Les Griffin
- Les Griffin 1935

Personal information
- Full name: Leslie Clive Griffin
- Born: 10 May 1907 Petersham, New South Wales, Australia
- Died: 27 June 1985 (aged 78) Lidcombe, New South Wales, Australia

Playing information
- Position: Centre, Wing
Club
| Years | Team | Pld | T | G | FG | P |
| 1935 | St. George | 14 | 7 | 25 | 0 | 125 |
Representative
| Years | Team | Pld | T | G | FG | P |
| 1930–31 | New South Wales | 10 | 6 | 0 | 0 | 18 |
| 1929–33 | NSW Country | 5 | 1 | 0 | 0 | 3 |
- Source:

= Les Griffin =

Australian rugby league footballer

Leslie Clive Griffin (1907 – 1985) was an Australian rugby league footballer who played in the 1920s and 1930s.

==Playing career==
Originally from Tumut, New South Wales, Griffin played for New South Wales in 1930 and 1931 before moving to St. George.

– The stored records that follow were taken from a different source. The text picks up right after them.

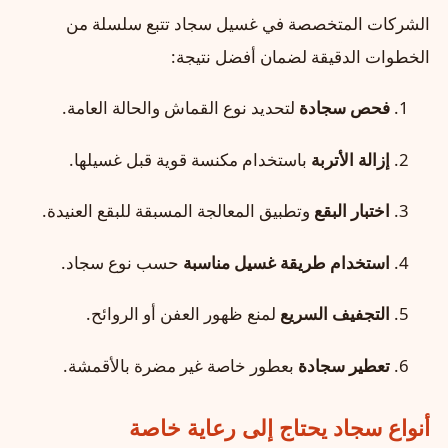
الشركات المتخصصة في غسيل سجاد تتبع سلسلة من
الخطوات الدقيقة لضمان أفضل نتيجة:
فحص سجادة
لتحديد نوع القماش والحالة العامة.
إزالة الأتربة
باستخدام مكنسة قوية قبل غسيلها.
اختبار البقع
وتطبيق المعالجة المسبقة للبقع العنيدة.
استخدام طريقة غسيل مناسبة
حسب نوع سجاد.
التجفيف السريع
لمنع ظهور العفن أو الروائح.
تعطير سجادة
بعطور خاصة غير مضرة بالأقمشة.
أنواع سجاد يحتاج إلى رعاية خاصة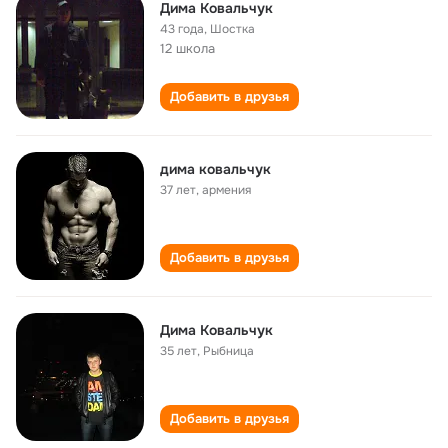
Дима Ковальчук
43 года
,
Шостка
12 школа
Добавить в друзья
дима ковальчук
37 лет
,
армения
Добавить в друзья
Дима Ковальчук
35 лет
,
Рыбница
Добавить в друзья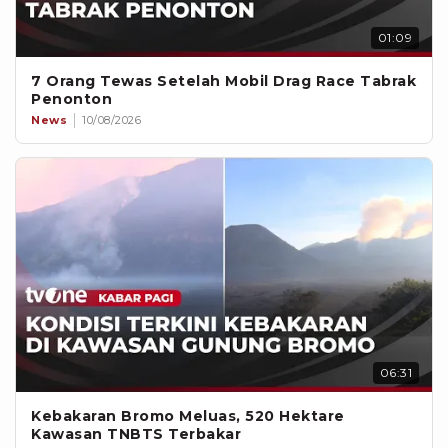
01:09
7 Orang Tewas Setelah Mobil Drag Race Tabrak
Penonton
News
10/08/2026
06:31
Kebakaran Bromo Meluas, 520 Hektare
Kawasan TNBTS Terbakar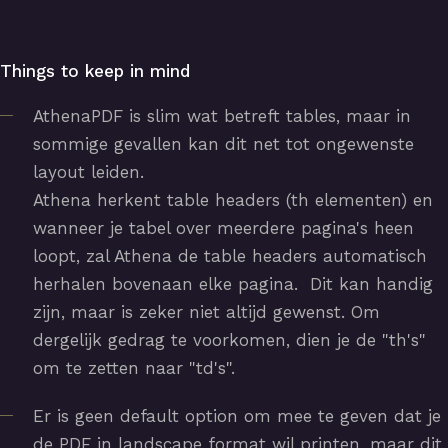
Things to keep in mind
AthenaPDF is slim wat betreft tables, maar in
sommige gevallen kan dit net tot ongewenste
layout leiden.
Athena herkent table headers (th elementen) en
wanneer je tabel over meerdere pagina's heen
loopt, zal Athena de table headers automatisch
herhalen bovenaan elke pagina. Dit kan handig
zijn, maar is zeker niet altijd gewenst. Om
dergelijk gedrag te voorkomen, dien je de "th's"
om te zetten naar "td's".
Er is geen default option om mee te geven dat je
de PDF in landscape format wil printen, maar dit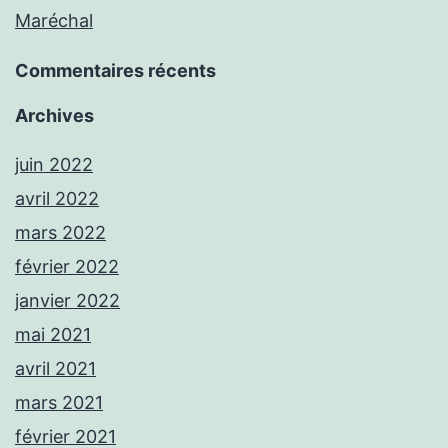
Maréchal
Commentaires récents
Archives
juin 2022
avril 2022
mars 2022
février 2022
janvier 2022
mai 2021
avril 2021
mars 2021
février 2021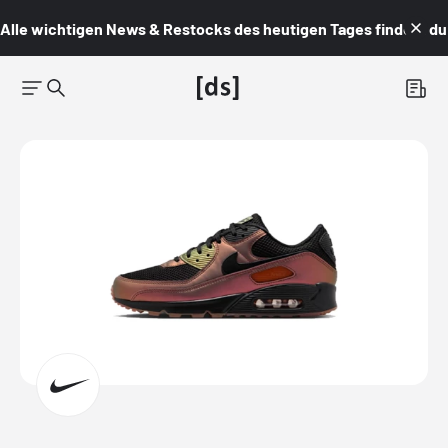
Alle wichtigen News & Restocks des heutigen Tages findest du i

He played first grade for only the 1935 NSWRFL season, but in doing so created a club and NSWRFL point scoring record. In a match against Canterbury-Bankstown on 11 May 1935 at Earl Park, Arncliffe, Griffin scored 36 points (2 tries and 15 goals) in the St. George club's biggest ever win (91-6) which is still a club record for an individual player, while his 15 goals is still an NSWRFL record (held jointly with Easts legend Dave Brown.

Les Griffin

As of the 2024 NRL season, this remains the biggest recorded victory by a team and the biggest winning margin.